*Material shown*
□ □ □ □ □

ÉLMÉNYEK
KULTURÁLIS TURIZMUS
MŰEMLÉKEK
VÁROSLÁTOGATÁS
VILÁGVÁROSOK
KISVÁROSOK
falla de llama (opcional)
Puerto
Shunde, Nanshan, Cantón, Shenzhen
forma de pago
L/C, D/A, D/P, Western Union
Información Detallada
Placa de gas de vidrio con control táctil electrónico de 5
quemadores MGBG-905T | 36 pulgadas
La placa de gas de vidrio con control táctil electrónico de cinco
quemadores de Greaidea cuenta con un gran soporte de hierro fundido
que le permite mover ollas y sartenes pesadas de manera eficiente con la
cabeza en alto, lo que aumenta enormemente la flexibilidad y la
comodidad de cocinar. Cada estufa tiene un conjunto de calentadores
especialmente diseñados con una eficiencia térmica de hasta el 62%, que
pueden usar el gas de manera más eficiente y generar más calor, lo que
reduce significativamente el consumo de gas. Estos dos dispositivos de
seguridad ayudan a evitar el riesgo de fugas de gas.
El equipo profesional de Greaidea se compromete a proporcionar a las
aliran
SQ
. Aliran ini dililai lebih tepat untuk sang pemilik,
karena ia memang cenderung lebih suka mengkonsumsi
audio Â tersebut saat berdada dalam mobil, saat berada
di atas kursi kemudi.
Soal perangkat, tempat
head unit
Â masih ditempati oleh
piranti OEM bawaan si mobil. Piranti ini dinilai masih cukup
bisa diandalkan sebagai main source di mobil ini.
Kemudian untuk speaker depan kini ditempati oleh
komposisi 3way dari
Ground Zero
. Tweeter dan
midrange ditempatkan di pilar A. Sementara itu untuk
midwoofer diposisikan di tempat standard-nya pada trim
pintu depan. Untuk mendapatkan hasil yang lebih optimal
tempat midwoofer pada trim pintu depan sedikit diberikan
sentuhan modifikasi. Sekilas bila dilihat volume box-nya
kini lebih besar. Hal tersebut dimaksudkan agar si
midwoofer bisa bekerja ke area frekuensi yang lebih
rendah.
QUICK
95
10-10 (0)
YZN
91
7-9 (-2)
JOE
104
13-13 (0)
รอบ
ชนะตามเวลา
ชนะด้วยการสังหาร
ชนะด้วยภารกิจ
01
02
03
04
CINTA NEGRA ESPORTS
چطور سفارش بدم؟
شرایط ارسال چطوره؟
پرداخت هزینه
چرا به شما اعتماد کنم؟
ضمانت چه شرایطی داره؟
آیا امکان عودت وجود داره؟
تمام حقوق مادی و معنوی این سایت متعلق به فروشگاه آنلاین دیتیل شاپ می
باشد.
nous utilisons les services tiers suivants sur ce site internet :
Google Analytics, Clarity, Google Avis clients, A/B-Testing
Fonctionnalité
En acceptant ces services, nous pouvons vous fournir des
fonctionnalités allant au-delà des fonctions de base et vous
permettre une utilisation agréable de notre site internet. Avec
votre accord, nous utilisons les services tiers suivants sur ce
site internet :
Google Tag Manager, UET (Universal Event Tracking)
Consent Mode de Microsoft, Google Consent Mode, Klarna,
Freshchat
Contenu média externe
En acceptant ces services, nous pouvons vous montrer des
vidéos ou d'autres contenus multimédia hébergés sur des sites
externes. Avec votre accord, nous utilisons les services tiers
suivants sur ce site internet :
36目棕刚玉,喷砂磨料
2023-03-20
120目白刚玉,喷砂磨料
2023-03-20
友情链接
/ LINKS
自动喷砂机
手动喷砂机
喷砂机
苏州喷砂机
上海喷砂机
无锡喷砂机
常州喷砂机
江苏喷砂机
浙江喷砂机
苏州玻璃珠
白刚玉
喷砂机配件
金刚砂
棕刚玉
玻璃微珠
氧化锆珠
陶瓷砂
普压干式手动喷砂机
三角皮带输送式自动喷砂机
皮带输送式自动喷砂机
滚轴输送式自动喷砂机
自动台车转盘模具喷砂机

□ □ □ □ □

*What needs to be done*
Scan the material above. Copy each line where "services" occurs.

*Solved exercise*
nous utilisons les services tiers suivants sur ce site internet :
En acceptant ces services, nous pouvons vous fournir des
votre accord, nous utilisons les services tiers suivants sur ce
En acceptant ces services, nous pouvons vous montrer des
externes. Avec votre accord, nous utilisons les services tiers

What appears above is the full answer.